I’m thinking straight, aren’t I? I mean, lightning isn’t supposed to strike twice in the same spot, everyone knows about that, it’s common sense. Well, except when it forgets where it struck last, I guess. But I haven’t forgotten. In fact, it struck so hard it almost knocked me down, and the damage it caused is still vividly imprinted in my memory.
“What time then?”
“In the afternoon,” she murmurs so quietly under her breath, I can barely understand the words.

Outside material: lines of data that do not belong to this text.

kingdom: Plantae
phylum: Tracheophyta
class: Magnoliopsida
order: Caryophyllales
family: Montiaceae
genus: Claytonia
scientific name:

I turn on the radio, thinking to fill in the uncomfortable space between us with music. Only Love Can Hurt Like This begins to pulse through the speakers.
Great, as if the mood in here weren’t odd and depressed enough.
I quickly change the station.
“No, leave it!” Olivia emerges from her thoughts, hovering her hand over the radio, trying to find the key to set it back.
I control the radio system directly from the steering wheel and do what she asks.
She gives me a thin smile, which I half-heartedly return, and then straightens back up. With her head leant back against the seat and her eyes closed, she asks politely, “Mind turning it up just a bit louder?”
“Sure. You like this one?”
It would be nice to get an answer for a change, but she doesn’t say anything. Instead, she just hums the song, sometimes singing along.